Hindu historical awareness

            This work summarizes some relevant information relating to the temple-mosque controversy over the site known since time immemorial as Ramajanmabhumi. In addition, it also brings into focus what may be seen as the real issues involved — issues that have been obscured by the cloud of controversy surrounding it. Upon carefully examining it, the reader will discover that the dispute is not so much about the right of possession to the ancient site known as Ramajanmabhumi as it is over the version of history that is sought to be imposed on the people of India. It is a serious contraction of the scope and meaning of the Ayodhya episode of December 6, 1992 to treat it as a dispute over a piece of land, and brick and mortar; the dispute really is part of a struggle being waged by an ancient people to recover their own history from the clutches of imperial interests. This is what I have tried to highlight in the present document.

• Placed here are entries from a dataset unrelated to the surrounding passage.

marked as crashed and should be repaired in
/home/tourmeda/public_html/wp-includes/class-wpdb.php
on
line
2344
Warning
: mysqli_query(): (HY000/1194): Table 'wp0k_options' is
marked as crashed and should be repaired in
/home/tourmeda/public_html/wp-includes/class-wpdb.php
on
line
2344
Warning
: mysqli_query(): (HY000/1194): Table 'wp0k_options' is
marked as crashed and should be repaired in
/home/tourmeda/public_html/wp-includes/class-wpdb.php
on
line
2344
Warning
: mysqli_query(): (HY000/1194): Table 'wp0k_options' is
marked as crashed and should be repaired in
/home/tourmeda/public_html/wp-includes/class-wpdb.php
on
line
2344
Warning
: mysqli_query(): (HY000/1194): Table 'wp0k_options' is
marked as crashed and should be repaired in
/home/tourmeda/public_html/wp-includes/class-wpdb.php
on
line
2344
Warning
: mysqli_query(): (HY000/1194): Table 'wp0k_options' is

            It is therefore a serious error to treat the demolition of the Babri Masjid as a mere retribution for the temple destructions by Islamic vandals going back a thousand years. That would place the Islamic vandals and the kar sevaks on the same moral plane which I see as a historic error — for what the kar sevaks were trying to recover was not merely the disputed structure built over their sacred site, but the true history of their land.

            Looking at it in the context of de-colonization of the Hindu mind, V.S. Naipaul is right in seeing the demolition as a symbol of rising historical awareness on the part of the Hindus. Hindus have recognized that the Babri Masjid was never intended as a place of worship; it was a symbol pure and simple of the victory of Islamic imperialism over the Hindu Civilization. This is what I have tried to highlight in this volume.

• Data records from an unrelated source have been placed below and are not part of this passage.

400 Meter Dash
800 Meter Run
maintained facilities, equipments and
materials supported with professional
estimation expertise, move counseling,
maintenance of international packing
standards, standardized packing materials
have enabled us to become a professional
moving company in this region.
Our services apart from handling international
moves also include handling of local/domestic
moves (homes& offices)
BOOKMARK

            At the same time, the historical facts about the existence or non-existence of previous temples at the site, and the record of their destruction are very much part of this struggle. This too I have tried to bring to light by presenting the relevant information from literary, archaeological and epigraphic sources. My goal in all this is to enable everyone to see the true historical facts behind the struggle, free from the propaganda and misinformation that has plagued the field so far. Unless we have a true picture of the historical facts, we have little chance of finding our way out of the present impasse.


Islamic view of history

            In spite of the enormous volume of writing that has appeared on Ayodhya, a central theme that runs through the dispute has not been sufficiently highlighted; this theme is the effort to impose the Islamic view of history not only on the Ayodhya dispute, but on all of Indian history. The Islamic view holds that the history of any place begins with its Muslim takeover, and nothing that took place before the takeover is of any account. According this version, the demolition of the Babri Masjid is a crime, but the destruction of previous temples at the site (or anywhere else) is of no account.

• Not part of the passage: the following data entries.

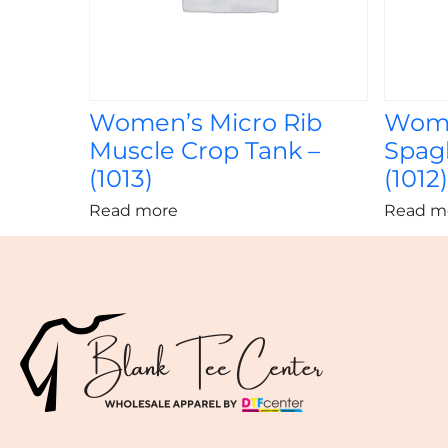
Women’s Micro Rib
Wome
Muscle Crop Tank –
Spagh
(1013)
(1012
Read more
Read m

            It is this version of history that has been imposed on countries conquered by Islam — countries like Arabia, Iran and Afghanistan. It is this version that Islamic warriors sought to impose on India also for several centuries but failed. (But this is the version taught at Islamic institutions in India, like the madrasahs and even the Aligarh Muslim University.) The Indian Muslim leaders and their allies calling themselves ‘Secularists’ are fighting to see this version prevail, while the Hindus are fighting to preserve their own history and tradition. Ayodhya is a symbol of this struggle for history.

            I see the present work as a small effort aimed at highlighting the following: (1) the true facts of history relating to Ayodhya; (2) the struggle for the recovery of their history that lies behind the temple-mosque dispute; and (3) understanding the consequences of hasty actions by reacting to transient passions and political compulsions, while failing to take note of the course of history. The key fact to note is that the events of December 6, 1992 do not stand alone; they are part of the history of the struggle being waged between exclusivism and pluralism going back a thousand years. The stakes in this for the people of India are enormous. We ignore it only at our peril.